Multiple users using single installation of Visual Studio
We are a group of four students who have to develop SharePoint web parts for a certain project. After two weeks of trying out various options, the only possible way we could do it was to set up a Windows Server 2008 R2 64-bit virtual machine (using VMware Player) on a Windows 7 Professional 64-bit desktop with an i3 540 (because it supports VT, unlike the laptops we four have), make four user accounts on the VM OS, and remote desktop into it from our laptops to develop. The VM has Visual Studio 2010 Ultimate, SharePoint Foundation 2010 and SharePoint SDKs installed.
My question is; if we create four different projects in Visual Studio, can we concurrently use that single installation of Visual Studio from remote desktop to work on our individual projects?
If yes, what kind of problems should we expect and how can we ensure we don't run into开发者_开发技巧 them?
Alternatively, is there another more trouble-free way of working this out (like changing some setting in Visual Studio to allow multiple instances, etc.)?
Thanks!
While this should work without issues, I would take care with an issue like this.
I would first verify that this is allowed under your current licensing for Visual Studio. I suspect that this is likely a violation of the license agreement, and as such, I would take care with trying to find a better solution. It may be allowed under your license (as there are many different forms of licensing), but I would check this very carefully prior to operating in this manner.
That being said, I suspect this will work fine. Visual Studio does take care to work and store settings per user account, so there is likely no issue. Microsoft Support would be the proper channel for support if you do run into any problems while operating, however.
If your laptops are 64-bit, I would install Visual Studio 2010 and SharePoint 2010 on each of your laptops. If your laptops are 32-bit, I would create 4 separate virtual servers.
Beyond the licensing that Reed points out, I would be concerned about resource sharing.
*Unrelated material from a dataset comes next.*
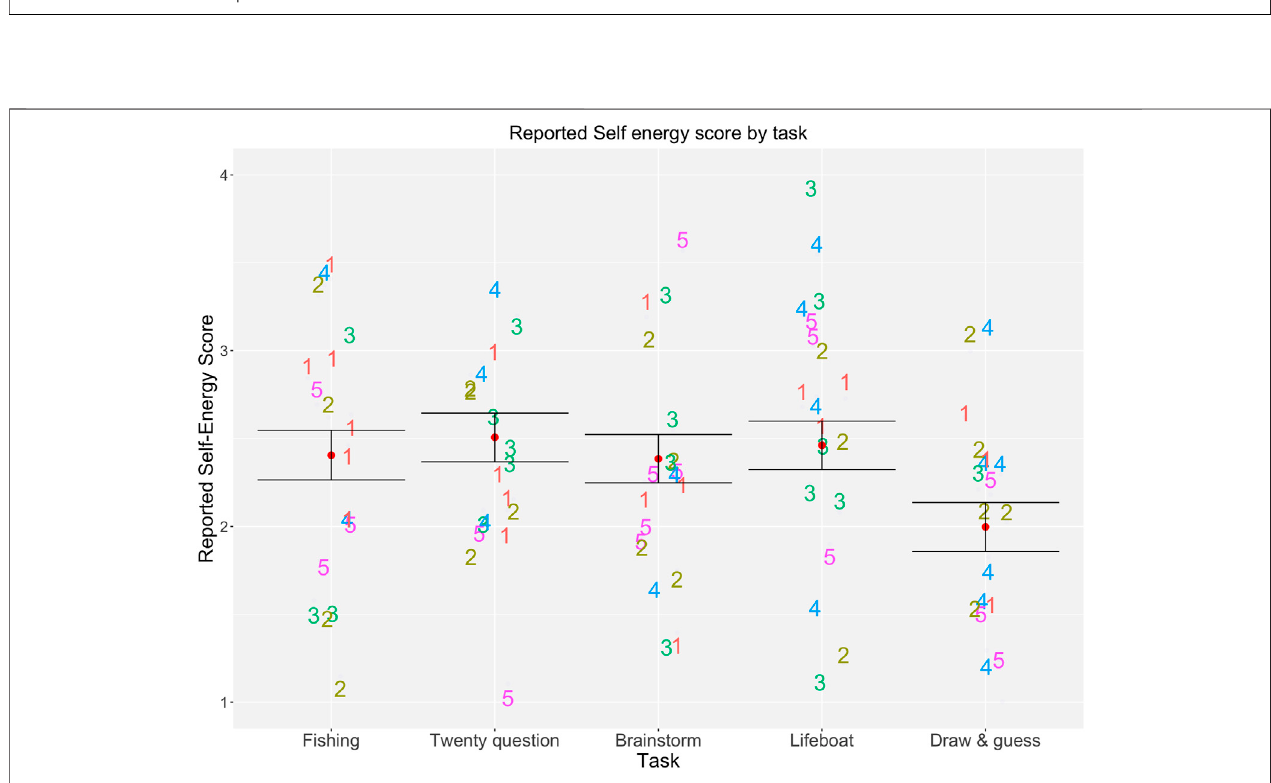
FIGURE5| Energyscorereportedbyparticipantsforallsessions(1:De fi nitely,2:Slightly,3:Slightlynot,4:De fi nitelynot).Reddotsrepresentmeanandblackbars show standard error of the mean (SE). Numbers on the plot shows session number and the position of number shows participant ’ s reported rating of energy level.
During a SharePoint 2007 project, we had 3 developers sharing a single SharePoint virtual server with Visual Studio 2008 installed on each of our laptops. Everything went fine for awhile until development got really heavy. As soon as one developer would finish running a deployment job, another would start one. The application pool was down so often that the web sites were unusable. Everything was fine once we each got our own virtual server.
If you really must use one server (not recommended), then i would suggest you create 4 seperate web applications. This means they will each get a seperate application pool. Then each users should still be able to debug their webparts without effecting the other users. The debugger should only "break" the application pool that the user is on.